MEXICO CITY (AP) – Mexico’s populist, nationalist leader has engaged in periodic quarrels with Spain, but relations reached a new low on Wednesday when President Andrés Manuel López Obrador said the two countries’ relations should be put on “pause”.

López Obrador made it sound sort of like a time-out for Spain, a country he had previously asked to apologise for the brutality of the 1521 Conquest of Mexico and centuries of colonial rule. Spain never did, and some have accused López Obrador of using the five-century-old issue to distract attention.

López Obrador didn’t explain exactly what a ‘pause’ would mean, but the proposal came at the end of a diatribe against Spanish energy companies he said had taken unfair advantage of private-sector openings in Mexico.

The president claimed they engaged in “robbery” and treated Mexico like “a conquered land”.

“Right now the relationship is not good,” López Obrador said at his daily news briefing. “I would like to put it on pause, until we can normalise it, that I think would be in the best interest of Mexicans and Spaniards.”

Mexican President Andres Manuel Lopez Obrador.
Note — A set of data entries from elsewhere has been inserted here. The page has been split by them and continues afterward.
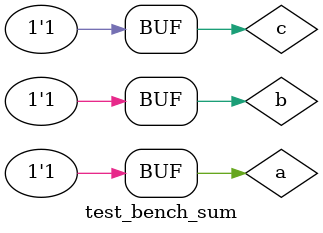
<source format=sv>
`timescale 1ns / 1ps
module test_bench_sum(); // creacion modulo "dummy"
logic a, b, c; // definicion de conexiones virtuales
logic s, cout;

SUM SUM_DUT( //instancia del modulo a testear
    .A (a),
    .B (b),
    .C (c),
    .S (s),
    .Cout (cout)
);
    initial //aca se asignan valores de
    begin
        a = 1'b0; b = 1'b0; c = 1'b0;
        #2
        a = 1'b0; b = 1'b0; c = 1'b1;
        #2
        a = 1'b0; b = 1'b1; c = 1'b0;
        #2
        a = 1'b0; b = 1'b1; c = 1'b1;
        #2
        a = 1'b1; b = 1'b0; c = 1'b0;
        #2
        a = 1'b1; b = 1'b0; c = 1'b1;
        #2
        a = 1'b1; b = 1'b1; c = 1'b0;
        #2
        a = 1'b1; b = 1'b1; c = 1'b1;
    end
endmodule

</source>
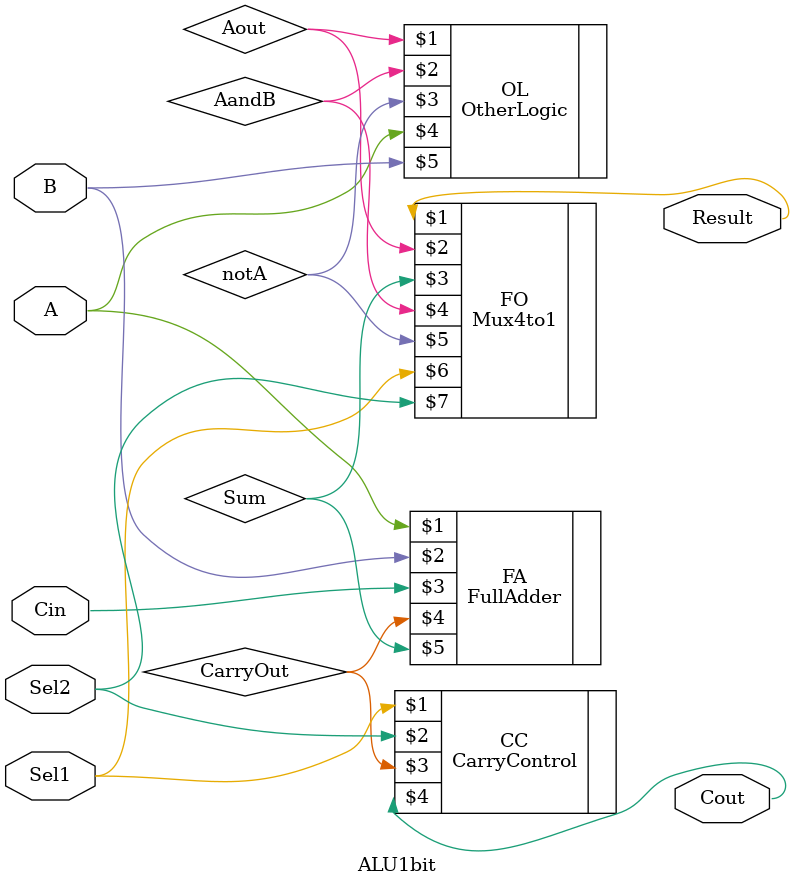
<source format=v>
`timescale 1ns / 1ps
module ALU1bit(Result,Cout,A,B,Cin,Sel1,Sel2);
	input A,B,Cin,Sel1,Sel2;
	output Result,Cout;
	wire Sum,Aout,AandB,notA,CarryOut;
	
	CarryControl CC(Sel1,Sel2,CarryOut,Cout); //module CarryControl(Sel1,Sel2,Cin,Cout);
	FullAdder FA(A,B,Cin,CarryOut,Sum); //module FullAdder(A,B,Cin,Cout,Sum);
	OtherLogic OL(Aout,AandB,notA,A,B); //module OtherLogic(Aout,AandB,notA,A,B);
	Mux4to1 FO(Result,Aout,Sum,AandB,notA,Sel1,Sel2); //module Mux4to1(Out,A,B,C,D,Sel1,Sel2);
endmodule

</source>
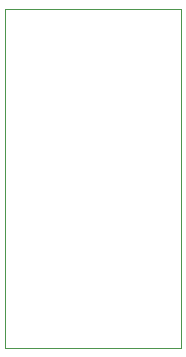
<source format=gbr>
%TF.GenerationSoftware,KiCad,Pcbnew,(6.0.7)*%
%TF.CreationDate,2022-08-07T04:40:04-07:00*%
%TF.ProjectId,SOP44-to-DIP-adapter,534f5034-342d-4746-9f2d-4449502d6164,rev?*%
%TF.SameCoordinates,Original*%
%TF.FileFunction,Profile,NP*%
%FSLAX46Y46*%
G04 Gerber Fmt 4.6, Leading zero omitted, Abs format (unit mm)*
G04 Created by KiCad (PCBNEW (6.0.7)) date 2022-08-07 04:40:04*
%MOMM*%
%LPD*%
G01*
G04 APERTURE LIST*
%TA.AperFunction,Profile*%
%ADD10C,0.100000*%
%TD*%
G04 APERTURE END LIST*
D10*
X141359000Y-67335000D02*
X156281500Y-67335000D01*
X156281500Y-67335000D02*
X156281500Y-96005000D01*
X156281500Y-96005000D02*
X141359000Y-96005000D01*
X141359000Y-96005000D02*
X141359000Y-67335000D01*
M02*

</source>
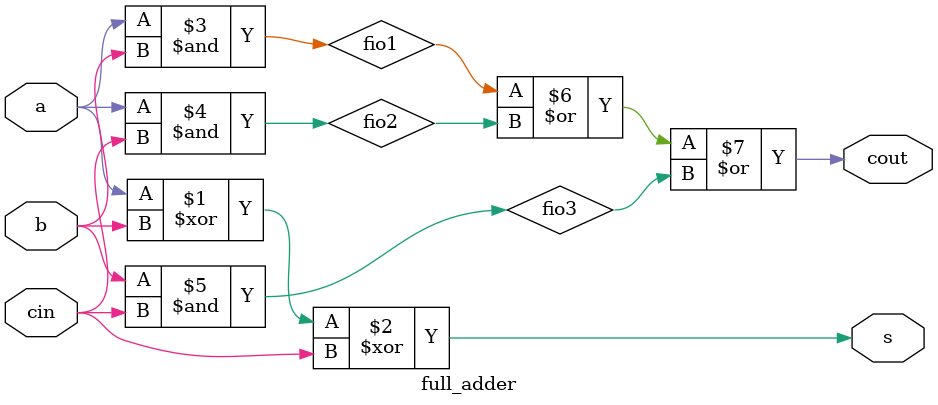
<source format=v>
module full_adder (
input	a,
input	b,
input	cin,
output	cout,
output	s);

    wire fio1, fio2, fio3;

    xor(s, a, b, cin);
 
    and(fio1, a, b);
    and(fio2, a, cin);
	and(fio3, b, cin);
    or(cout, fio1, fio2, fio3);

endmodule


</source>
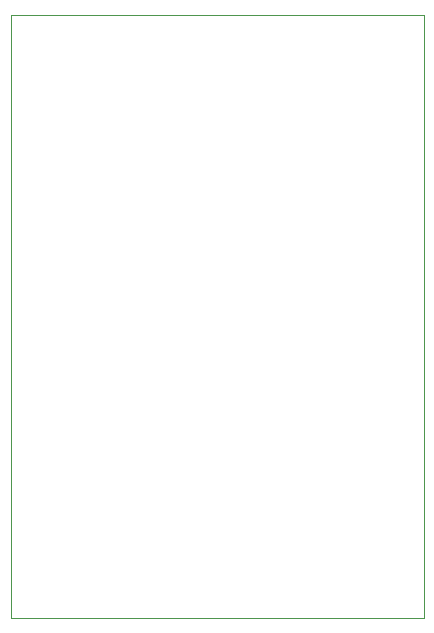
<source format=gm1>
G04 #@! TF.GenerationSoftware,KiCad,Pcbnew,8.0.4*
G04 #@! TF.CreationDate,2024-10-22T19:27:37-07:00*
G04 #@! TF.ProjectId,Valve,56616c76-652e-46b6-9963-61645f706362,rev?*
G04 #@! TF.SameCoordinates,Original*
G04 #@! TF.FileFunction,Profile,NP*
%FSLAX46Y46*%
G04 Gerber Fmt 4.6, Leading zero omitted, Abs format (unit mm)*
G04 Created by KiCad (PCBNEW 8.0.4) date 2024-10-22 19:27:37*
%MOMM*%
%LPD*%
G01*
G04 APERTURE LIST*
G04 #@! TA.AperFunction,Profile*
%ADD10C,0.038100*%
G04 #@! TD*
G04 APERTURE END LIST*
D10*
X126000000Y-75000000D02*
X161000000Y-75000000D01*
X126000000Y-126000000D02*
X126000000Y-75000000D01*
X161000000Y-126000000D02*
X126000000Y-126000000D01*
X161000000Y-75000000D02*
X161000000Y-126000000D01*
M02*

</source>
PHOTO: AP

“Let’s give ourselves a little time, a pause,” he said. “Maybe relations will be re-established when the administration changes.”

Spain’s Foreign Minister José Manuel Albares downplayed the Mexican president’s remarks, noting they were made “in an informal context, in answer to a journalist’s question, and so do not constitute and official position or statement”.

“You would have to ask President López Obrador what he meant by this,” Albares said.

Spanish energy companies like Repsol and Iberdrola took advantage of openings in the last decade that allowed private and foreign companies to build electrical power plants in Mexico, a sector once dominated by Mexico’s state-owned utility.

López Obrador is seeking to reverse those openings, because he said the state-owned company was put at a disadvantage with private firms. That proposed change has drawn concern about protecting the Spanish firms’ investments.